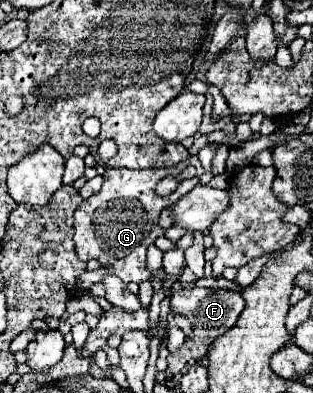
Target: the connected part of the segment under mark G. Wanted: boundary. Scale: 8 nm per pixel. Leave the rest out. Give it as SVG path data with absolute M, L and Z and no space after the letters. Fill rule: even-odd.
M190 157L184 163L168 169L106 169L106 173L102 175L102 189L80 203L74 213L74 243L78 257L82 261L90 261L92 257L100 259L100 263L104 267L110 267L114 275L120 277L124 283L142 283L150 279L150 273L146 269L146 249L154 243L156 237L164 235L164 229L158 227L160 211L186 195L198 183L198 177L202 173L204 169L198 157ZM188 165L194 165L198 169L198 175L192 179L182 179L176 191L168 197L158 197L156 185L160 183L160 179L168 175L180 175Z

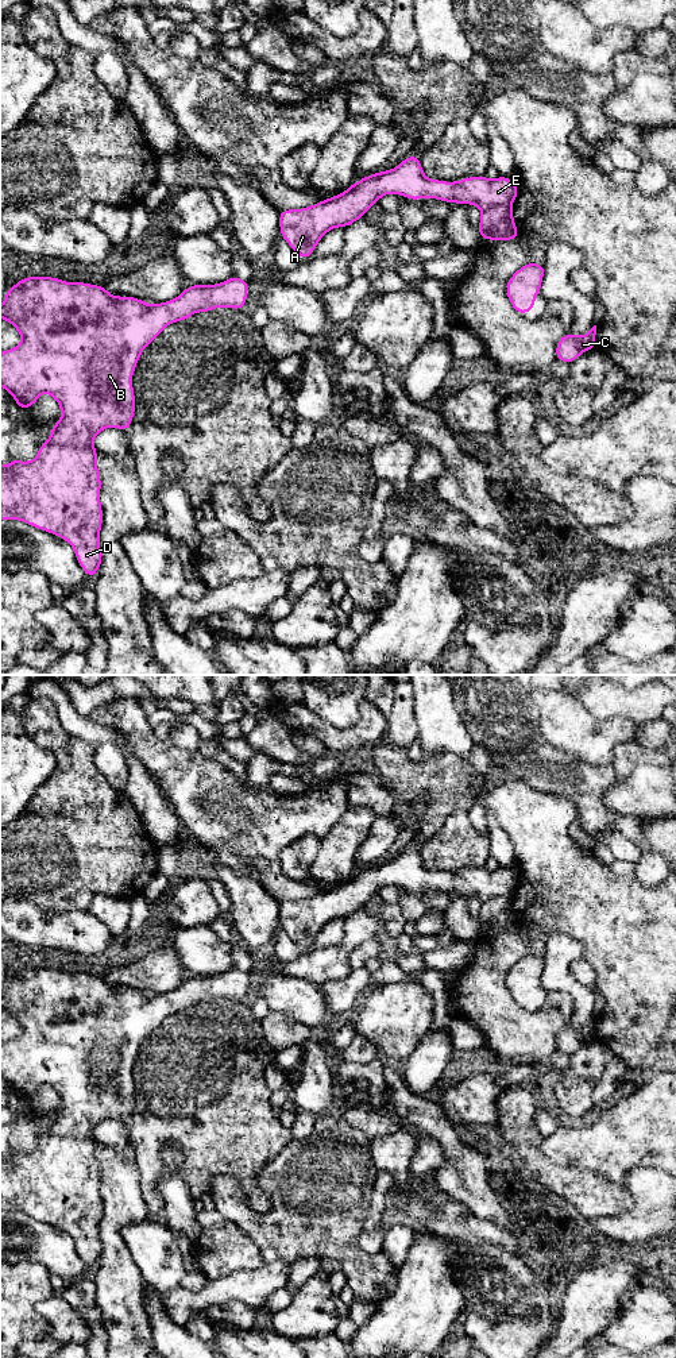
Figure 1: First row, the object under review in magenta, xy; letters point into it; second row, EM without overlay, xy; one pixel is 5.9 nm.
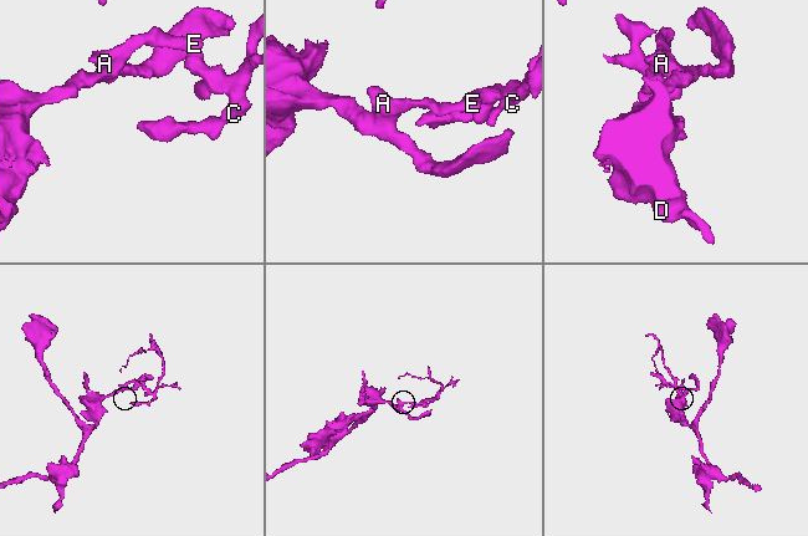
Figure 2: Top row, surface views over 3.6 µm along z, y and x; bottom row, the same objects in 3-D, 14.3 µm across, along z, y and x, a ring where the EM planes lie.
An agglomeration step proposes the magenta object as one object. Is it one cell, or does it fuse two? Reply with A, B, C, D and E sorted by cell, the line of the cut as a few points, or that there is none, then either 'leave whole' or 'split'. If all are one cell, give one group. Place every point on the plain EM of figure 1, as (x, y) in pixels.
A B D E / C | xy (510, 895), (491, 897), (482, 903) | split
========================
## Work order
Return, word for word, the lines from the one containing "An agglomeration step" through the end of the data above, both ends included, and nothing else.

## Reply
An agglomeration step proposes the magenta object as one object. Is it one cell, or does it fuse two? Reply with A, B, C, D and E sorted by cell, the line of the cut as a few points, or that there is none, then either 'leave whole' or 'split'. If all are one cell, give one group. Place every point on the plain EM of figure 1, as (x, y) in pixels.
A B D E / C | xy (510, 895), (491, 897), (482, 903) | split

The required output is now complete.